Before choosing, ask these four questions:

  1. What is your Point B?
  2. Who is your audience, and what’s in it for them (what benefits)?
  3. What are the main clusters you need to address?
  4. Why have you organized the clusters the way you have?

 

 

How To Start Preparing Your Story

 

Anyone who has sat through a presentation knows what a data dump is. The presenter goes on an on in minute detail until you want to cry. During the presentation is not the time to use the data dump, but all this data is essential in preparing to tell your story.

Begin with a data dump in a brainstorming session

Jerry Weissman, the author of “Presenting To Win,” has better use for this data. Instead of using it in your presentation, set up a brainstorming session, and do your data dump there.

Preparation for your story begins with the data dump, and the way you arrive at the data dump is through a brainstorming session. Brainstorming is a process of free association, creativity, randomness, openness. It helps you consider all the information you think should be in the presentation without consideration of it being logical or valid. 

Logic comes later when you sort, select, and eliminate data into a form that flows logically to help you get the audience from A to B.

 Here are the good news and the bad news about getting the information we need. The right part of our brain thinks creatively, and the left part of our brain thinks analytically.  Business people are mostly left brain or logical thinkers. So they want to apply logic immediately. But in brainstorming, we want the free flow of creative thinking, so we can get all the information needed to tell our story. We will sort the data out later.
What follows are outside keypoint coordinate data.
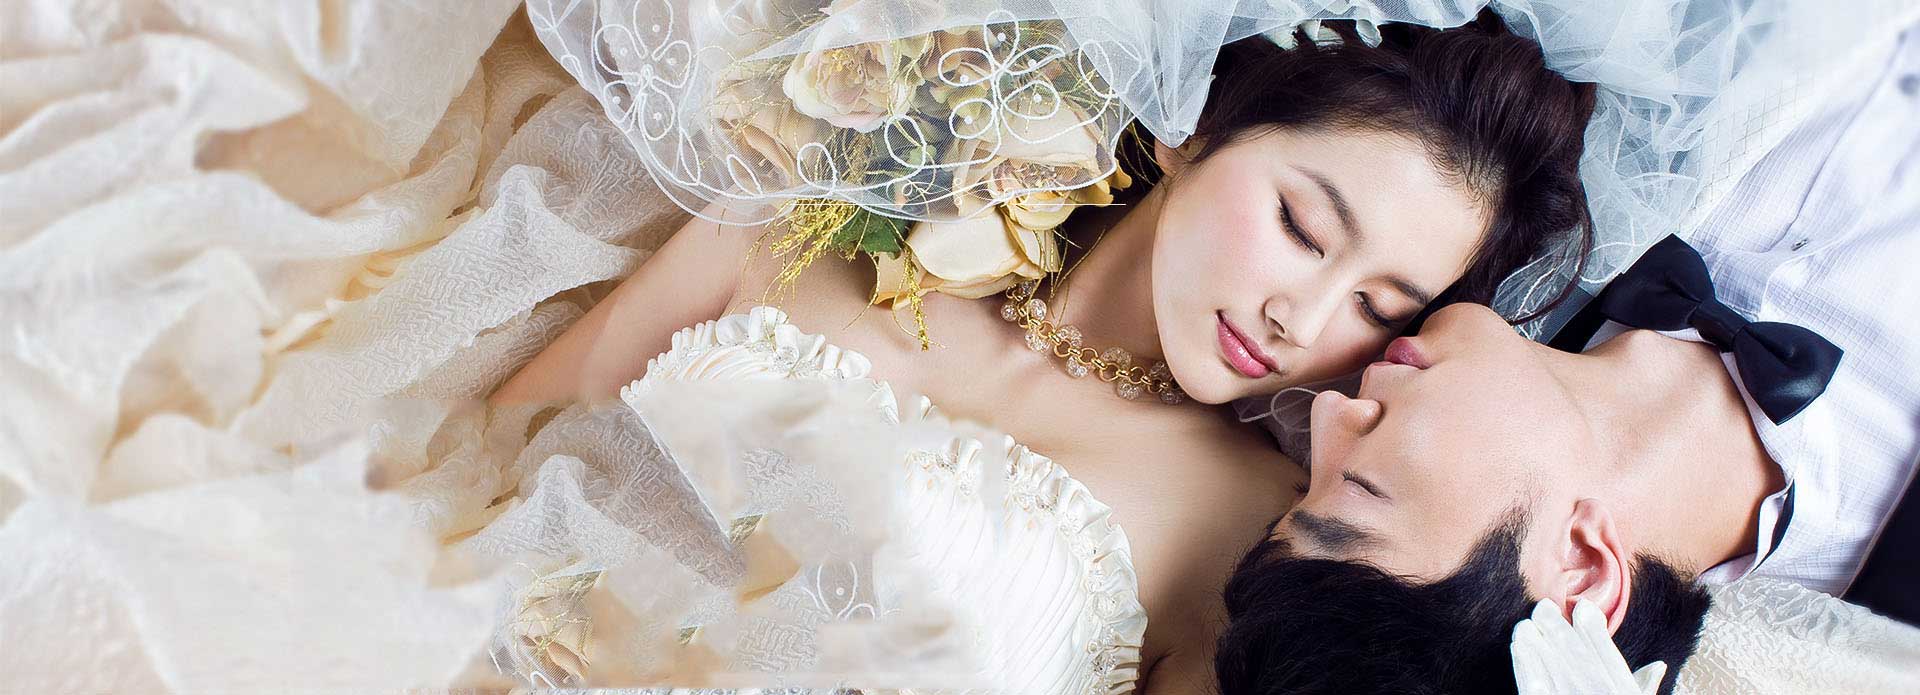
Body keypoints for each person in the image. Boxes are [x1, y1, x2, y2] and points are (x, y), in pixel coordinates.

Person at [495, 11, 1596, 690]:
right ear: (1192, 124)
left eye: (1378, 304)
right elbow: (498, 448)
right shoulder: (824, 217)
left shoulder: (1253, 533)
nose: (1300, 321)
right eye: (1302, 227)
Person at [1215, 21, 1920, 695]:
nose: (1330, 412)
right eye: (1360, 486)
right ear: (1581, 567)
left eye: (1303, 487)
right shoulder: (1888, 599)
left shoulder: (1477, 202)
 Another point. The right side of the creative side of our brain controls language. The left side controls our written communication. So the brainstorming session has to be verbal because we are looking for creativity. Creating a presentation is a creative task.
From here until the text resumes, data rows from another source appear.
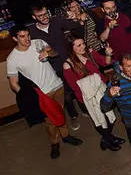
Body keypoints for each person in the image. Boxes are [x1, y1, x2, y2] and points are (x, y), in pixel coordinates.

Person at [7, 26, 83, 159]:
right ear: (15, 38)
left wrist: (49, 52)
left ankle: (66, 136)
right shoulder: (12, 59)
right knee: (50, 121)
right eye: (22, 36)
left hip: (57, 84)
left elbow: (54, 53)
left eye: (28, 35)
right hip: (42, 93)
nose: (27, 39)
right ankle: (54, 144)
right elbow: (13, 84)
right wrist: (29, 97)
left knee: (60, 112)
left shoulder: (38, 42)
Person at [28, 3, 84, 127]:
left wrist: (75, 19)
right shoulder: (32, 32)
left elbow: (78, 30)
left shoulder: (57, 21)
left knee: (78, 87)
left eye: (46, 13)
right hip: (53, 68)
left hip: (69, 62)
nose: (45, 17)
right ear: (34, 17)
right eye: (40, 16)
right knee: (66, 95)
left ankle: (84, 108)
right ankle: (73, 116)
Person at [62, 36, 121, 151]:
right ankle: (108, 139)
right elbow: (75, 87)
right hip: (88, 98)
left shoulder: (90, 53)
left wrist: (108, 54)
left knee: (110, 116)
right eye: (78, 45)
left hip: (103, 91)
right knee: (99, 119)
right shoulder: (68, 65)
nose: (83, 47)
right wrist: (88, 98)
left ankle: (106, 138)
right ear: (71, 48)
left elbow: (105, 63)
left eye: (83, 43)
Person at [98, 0, 131, 66]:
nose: (112, 10)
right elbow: (102, 39)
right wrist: (108, 28)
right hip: (119, 61)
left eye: (113, 7)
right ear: (102, 9)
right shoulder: (101, 23)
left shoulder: (126, 15)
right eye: (108, 8)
How to manage the brainstorming session

Start with a blank whiteboard and draw frame. The frame is a concept developed by Jerry Weissman. On the outside of the frame, identify the outer limits of the brainstorming session.: 

  • Point B. The objective of the presentation or the Call To Action
  • The audience, Their knowledge level and what they need to know to understand, believe, or act on what you will tell them
  • Benefits. All the audience benefits pertinent to the product or service 
  • External Factors. This term refers to is information that could be positive or negative such as faster-growing market or a new competitor 
  •  Presentation Setting. Who is presenting, when, before or after who, where, audio-visuals available, etc.

Now you are ready for the brainstorming session itself. 

The Brainstorming Session

On the whiteboard, draw the Frame described above. You can use colored markers for different groups of main points and different levels of ideas. The only rule is that every thought is acceptable at the time given.  The idea of the brainstorming session is to identify significant or parent ideas and as many ideas as possible. One person’s “bad idea” may trigger a good idea from someone else. 

Ideas should be free-flowing without structure and be whatever comes to mind. When a significant idea is expressed, write it on the whiteboard and circle it. When supporting ideas are given, also put them on the whiteboard and draw a circle around them. Then connect each one io the major idea. Going through the brainstorming process, you will see a panoramic view of the entire presentation.

When you finally run out of ideas, you can begin to use your brain’s logical side to organize, delete, rearrange, and add data. The next step is to put this data into a structure.

Begin clustering the data into a viable structure

Clustering is how you get from the data dump to a structure for the presentation. Clusters are the major parent ideas. Move the parents and data around if needed. However, it would be best if you reduced these parent ideas down to four or five clusters. Then evaluate and prioritize the data attached to each cluster. These four or five significant clusters and their supporting data form the basis for your presentation. Next, you want to think about the organization and the flow of this information for your presentation.